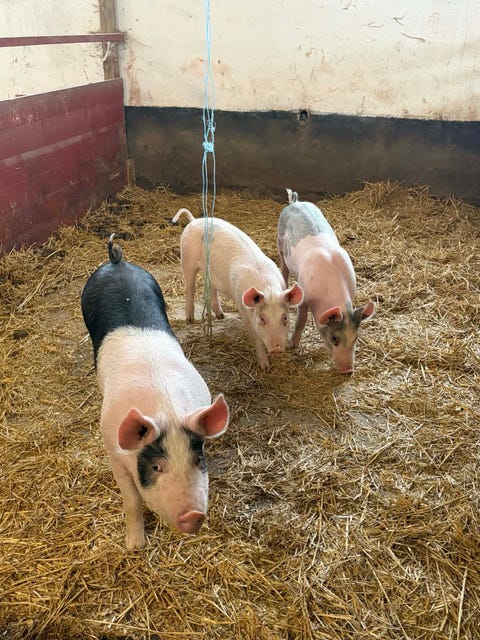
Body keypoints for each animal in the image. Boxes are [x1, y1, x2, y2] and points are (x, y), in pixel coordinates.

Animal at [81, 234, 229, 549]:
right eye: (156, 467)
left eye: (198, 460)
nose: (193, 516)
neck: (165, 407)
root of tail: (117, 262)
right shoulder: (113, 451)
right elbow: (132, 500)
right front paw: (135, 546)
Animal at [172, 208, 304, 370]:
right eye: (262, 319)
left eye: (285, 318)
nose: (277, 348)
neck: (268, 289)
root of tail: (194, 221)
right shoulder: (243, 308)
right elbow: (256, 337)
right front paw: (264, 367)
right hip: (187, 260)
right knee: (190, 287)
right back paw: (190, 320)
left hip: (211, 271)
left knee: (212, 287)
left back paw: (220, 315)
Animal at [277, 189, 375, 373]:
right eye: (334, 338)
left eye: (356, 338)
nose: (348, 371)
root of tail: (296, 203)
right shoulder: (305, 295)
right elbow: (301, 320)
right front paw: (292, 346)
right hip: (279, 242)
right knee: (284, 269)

==

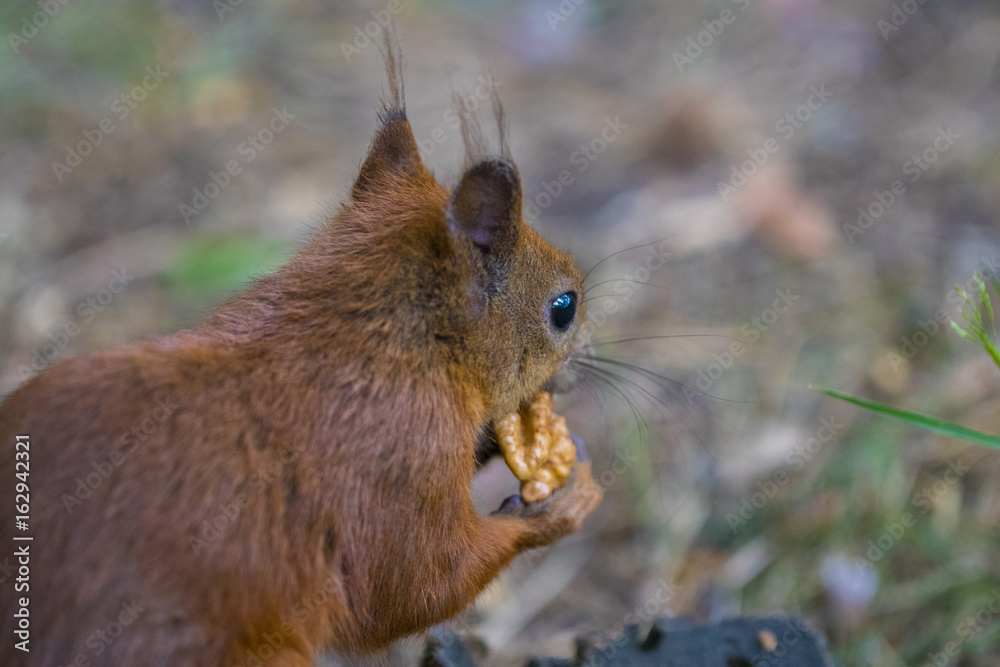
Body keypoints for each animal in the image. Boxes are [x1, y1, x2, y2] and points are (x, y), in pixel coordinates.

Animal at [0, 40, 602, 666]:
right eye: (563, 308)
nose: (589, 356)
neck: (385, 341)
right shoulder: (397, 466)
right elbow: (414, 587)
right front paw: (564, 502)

ASSIGNMENT:
Please transcribe only the lines in the records above running from the line that has "left back paw: (220, 315)" through the line that has "right knee: (284, 269)", both included, exactly as they appear.

WRITTEN RESPONSE:
left back paw: (220, 315)
Animal at [277, 189, 375, 373]:
right eye: (334, 338)
left eye: (356, 338)
nose: (348, 371)
root of tail: (296, 203)
right shoulder: (305, 295)
right elbow: (301, 320)
right front paw: (292, 346)
right hip: (279, 242)
right knee: (284, 269)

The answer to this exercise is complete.